The Main parts of a Paddle:

Idenification of the front of the kayak paddle


Let’s take a look at the front of the paddle (the side which faces you).

The Power face/Blade – This is the part of the paddle which goes into the water – and with the combination of a proper paddle stroke will propel you through the water. The blade is used to help stabilize you when a bracing move is made. It aids the paddler during a roll as it offers support and lift during the roll. Depending on the direction one places the power face in the water in relationship with the kayak, can determine directional control.

The Throat – This is the connection point in which the blade is connected to the shaft.

The Shaft – The main location in which one places the hands, and controls the paddle as it flows through the water. When holding the shaft, one should have a loose grip, but one in which full contact is maintained during the paddle stroke. If you have ‘white knuckles’, or your forearms go tired as you paddle, you are holding onto the paddle too tightly.

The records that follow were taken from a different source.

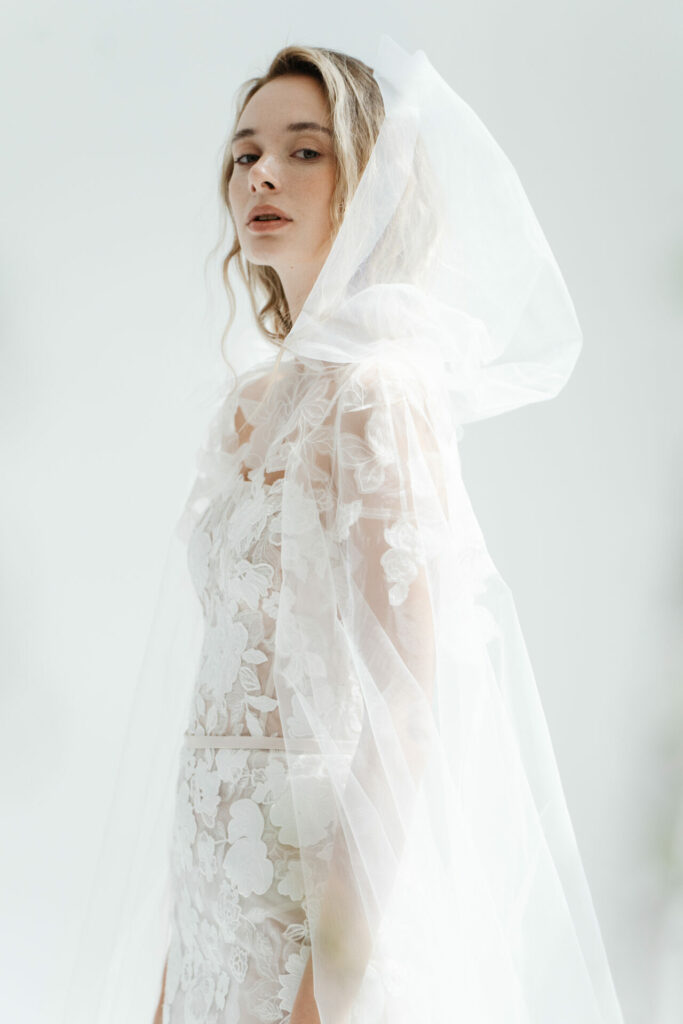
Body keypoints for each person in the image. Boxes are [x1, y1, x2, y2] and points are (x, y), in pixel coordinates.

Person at [63, 36, 627, 1024]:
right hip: (213, 900)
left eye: (303, 149)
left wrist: (333, 972)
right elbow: (225, 687)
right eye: (244, 154)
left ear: (367, 182)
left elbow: (406, 707)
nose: (262, 173)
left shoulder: (375, 398)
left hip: (318, 909)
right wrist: (175, 959)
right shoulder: (247, 408)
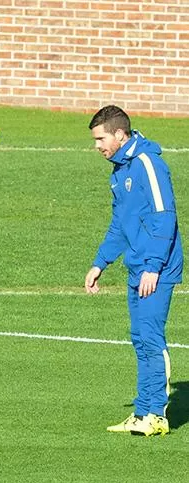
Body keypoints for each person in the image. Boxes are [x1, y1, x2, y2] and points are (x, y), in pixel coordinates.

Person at [85, 105, 183, 436]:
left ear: (119, 134)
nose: (97, 146)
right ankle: (142, 412)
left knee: (151, 337)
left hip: (157, 268)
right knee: (139, 338)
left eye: (101, 139)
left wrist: (154, 267)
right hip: (138, 266)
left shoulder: (147, 164)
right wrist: (100, 262)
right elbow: (119, 224)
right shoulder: (119, 171)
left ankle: (157, 414)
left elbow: (163, 216)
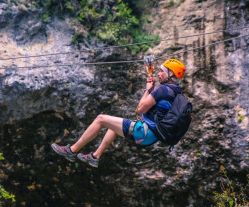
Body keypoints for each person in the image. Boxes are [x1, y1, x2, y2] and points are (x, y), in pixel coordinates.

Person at [51, 58, 186, 168]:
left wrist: (147, 89)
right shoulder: (176, 92)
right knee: (113, 126)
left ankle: (72, 150)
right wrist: (151, 87)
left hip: (145, 132)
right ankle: (95, 157)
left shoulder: (163, 89)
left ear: (171, 74)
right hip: (152, 136)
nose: (158, 73)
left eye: (162, 71)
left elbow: (140, 109)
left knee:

There is a straight shaft (as pictured) and bent shaft (ergonomic), which have a kinked appearance and provide a more comfortable angle as one paddles. Majority of the paddles on the market are two piece – meaning, they will come apart in the middle.

Top of Blade/Bottom of Blade – One of the easier ways to ensure you are holding the paddle in the right orientation is to look at the logo or writing on the blade. If you can easily read these, you have it orientated correctly. Blades can also be either symmetrical or asymmetrical in design. Majority of paddles are asymmetrical in design, meaning the top is longer than the bottom, which can be another identifying tool ensuring you are holding the paddle correctly.

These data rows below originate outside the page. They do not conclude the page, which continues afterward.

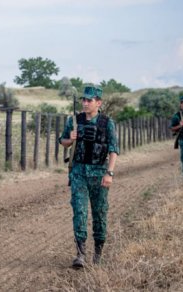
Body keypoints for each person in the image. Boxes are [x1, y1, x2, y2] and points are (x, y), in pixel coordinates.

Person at [59, 85, 119, 268]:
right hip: (78, 174)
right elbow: (63, 142)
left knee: (99, 213)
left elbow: (113, 149)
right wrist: (71, 138)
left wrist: (109, 172)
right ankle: (81, 254)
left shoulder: (107, 123)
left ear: (98, 102)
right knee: (80, 212)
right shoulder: (74, 121)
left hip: (99, 175)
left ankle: (98, 253)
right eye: (83, 100)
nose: (85, 103)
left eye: (89, 100)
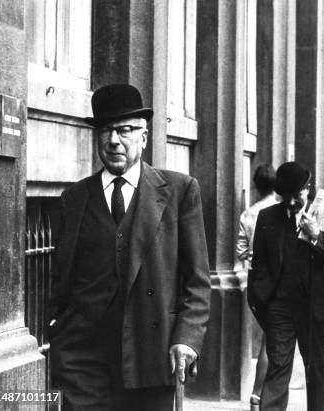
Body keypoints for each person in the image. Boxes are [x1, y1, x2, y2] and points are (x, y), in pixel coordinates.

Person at [47, 84, 211, 411]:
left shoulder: (179, 191)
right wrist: (58, 332)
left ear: (144, 137)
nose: (113, 140)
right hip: (83, 361)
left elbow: (197, 282)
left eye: (125, 130)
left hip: (151, 357)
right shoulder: (74, 198)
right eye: (106, 131)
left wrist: (187, 338)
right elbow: (61, 279)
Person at [248, 162, 324, 411]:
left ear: (307, 190)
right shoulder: (267, 217)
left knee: (315, 367)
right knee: (277, 366)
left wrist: (316, 236)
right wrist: (261, 301)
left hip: (313, 307)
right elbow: (257, 264)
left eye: (296, 196)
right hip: (279, 307)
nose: (291, 202)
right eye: (285, 197)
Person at [235, 164, 278, 410]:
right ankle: (258, 394)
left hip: (255, 279)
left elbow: (241, 251)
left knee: (267, 336)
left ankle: (258, 394)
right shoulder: (280, 211)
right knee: (271, 339)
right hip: (275, 279)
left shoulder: (248, 214)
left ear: (255, 185)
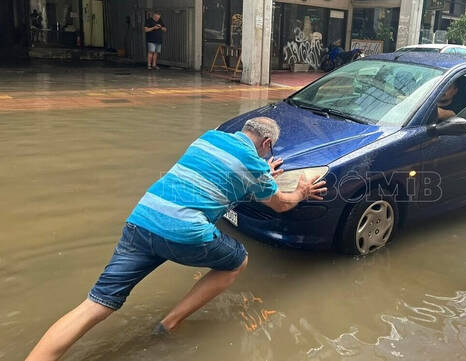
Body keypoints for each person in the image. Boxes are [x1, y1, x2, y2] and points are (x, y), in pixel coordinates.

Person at [26, 117, 327, 361]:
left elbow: (222, 176)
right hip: (185, 231)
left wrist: (262, 174)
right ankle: (170, 323)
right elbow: (281, 203)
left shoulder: (207, 138)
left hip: (142, 219)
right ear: (268, 144)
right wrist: (301, 189)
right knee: (237, 261)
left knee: (95, 304)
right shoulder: (255, 165)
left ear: (242, 131)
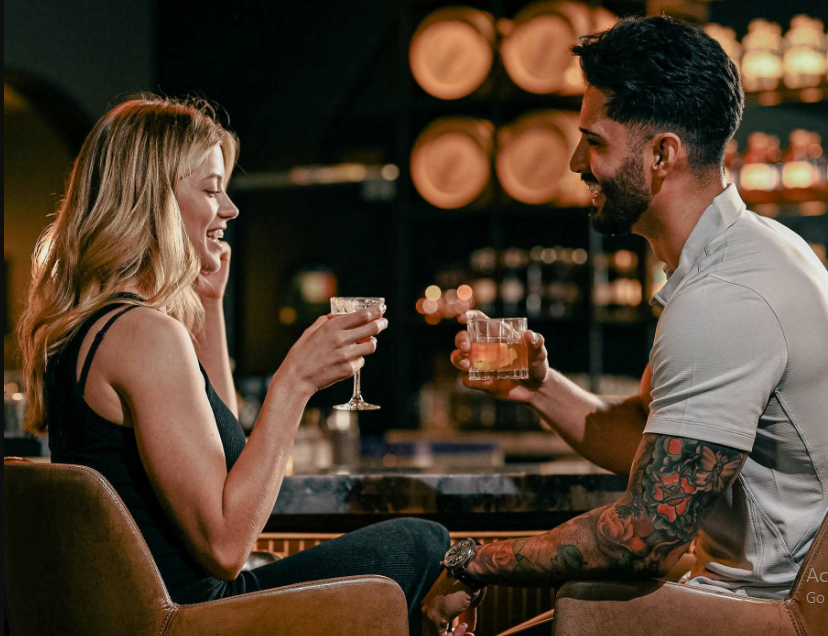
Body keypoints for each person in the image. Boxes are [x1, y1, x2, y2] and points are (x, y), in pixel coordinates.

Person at [16, 95, 477, 636]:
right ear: (153, 200)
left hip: (160, 612)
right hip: (194, 618)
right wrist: (296, 382)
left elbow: (219, 449)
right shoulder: (143, 333)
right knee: (425, 544)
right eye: (212, 190)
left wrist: (210, 309)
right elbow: (226, 545)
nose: (231, 209)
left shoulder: (92, 328)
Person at [443, 14, 828, 610]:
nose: (574, 162)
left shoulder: (722, 299)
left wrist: (471, 560)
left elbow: (643, 536)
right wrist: (539, 387)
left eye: (594, 141)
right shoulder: (756, 252)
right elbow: (653, 447)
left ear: (661, 154)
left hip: (771, 617)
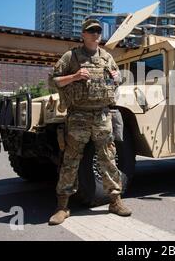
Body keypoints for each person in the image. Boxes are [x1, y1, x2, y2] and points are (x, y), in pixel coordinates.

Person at [48, 19, 131, 226]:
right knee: (71, 159)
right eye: (91, 31)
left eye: (98, 31)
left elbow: (117, 80)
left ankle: (115, 201)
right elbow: (53, 81)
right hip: (79, 116)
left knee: (108, 158)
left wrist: (117, 77)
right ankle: (62, 206)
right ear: (83, 34)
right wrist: (75, 76)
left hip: (102, 115)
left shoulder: (107, 57)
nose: (96, 34)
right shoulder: (72, 56)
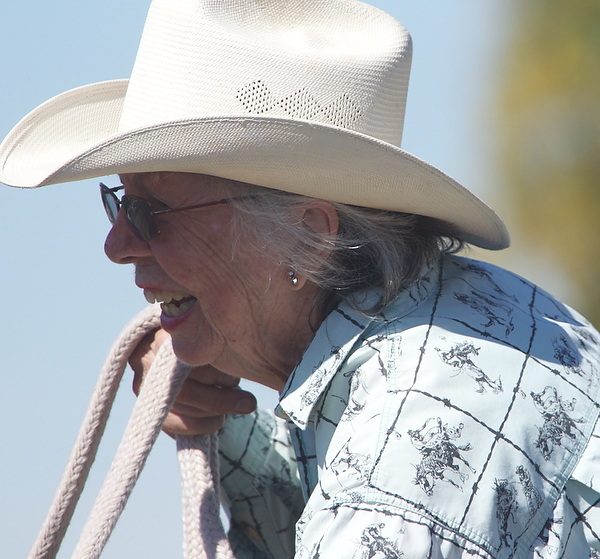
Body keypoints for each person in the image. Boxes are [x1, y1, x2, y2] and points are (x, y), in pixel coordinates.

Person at [1, 1, 599, 558]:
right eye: (119, 203)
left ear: (309, 237)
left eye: (149, 212)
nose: (116, 247)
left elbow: (380, 500)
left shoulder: (402, 460)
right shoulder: (451, 324)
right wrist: (225, 422)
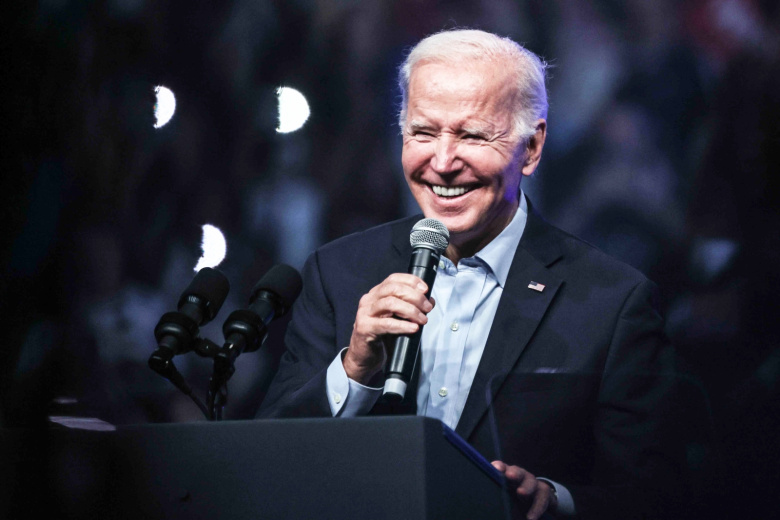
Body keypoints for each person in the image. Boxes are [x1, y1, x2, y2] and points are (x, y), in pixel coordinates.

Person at [258, 29, 681, 519]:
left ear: (531, 148)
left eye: (472, 135)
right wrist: (353, 370)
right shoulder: (338, 271)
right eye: (423, 133)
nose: (441, 163)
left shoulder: (614, 302)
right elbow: (267, 459)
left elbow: (655, 498)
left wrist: (555, 501)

Blade Angle – There are two main designs, a high or low angle blade. This directly relates to the normal way one paddles day-to-day. A high angle paddle stroke relates to holding and maintaining the paddle stroke approximately 60 degrees or higher in relationship to the water’s horizontal surface. A low angle blade will be fairly horizontal to the surface of the water and upwards to about 50 degrees.

The back of a kayak paddle

The Back of the Blade – It is the opposite of the Power Face. It does serve a function when paddling. When paddling in reverse, this is the surface of the blade in which makes contacts and propels the kayak. When doing a low brace – this is the main contact point and supporting element.

Paddle Length – This is the overall total distance from tip to tip of the paddle. Majority of paddles will have sizes, and are measured in centimeters – they will usually range from 210cm up to 230cm. There are a few ways to determine what is the proper length for you. One method is to stand the paddle straight up and try to grasp the tip of the blade within the first knuckle of your fingers. Depending on the width of your kayak will also dictate the length of your paddle – a wider recreational kayak will need a longer paddle in order for the blades to reach the water.

idenitification of a ferrule

The Ferrule – Some shafts have this in the middle of the paddle. They can either be adjusted in many different angles, or have pre-set angle locations. This adjustment can feather the blades – meaning the top of the blades offset another. A non-feathered paddle, when laying on a flat surface will appear flat, whereas a feathered paddle will have one blade flat and the other facing up at an angle. The notion for adjusting the blade angles varies from the belief of being able to ‘slice’ through the wind and have less resistance, to less chance to have your paddle blade get tangled in tree branches as one passes underneath. One does have to maintain a ‘control hand’ on the shaft (either left or right handed), this ‘control hand’ wrist will continuously flex or extend – whereas the non-control hand can freely reposition.


Choosing a paddle is a bit of a task, and may take a while to find the perfect one. Much like deciding which kayak to purchase, it is best to test out different paddles and see what is best for you. There is nothing wrong with getting a starter paddle at an affordable price – only from there can one grow into better paddle gear.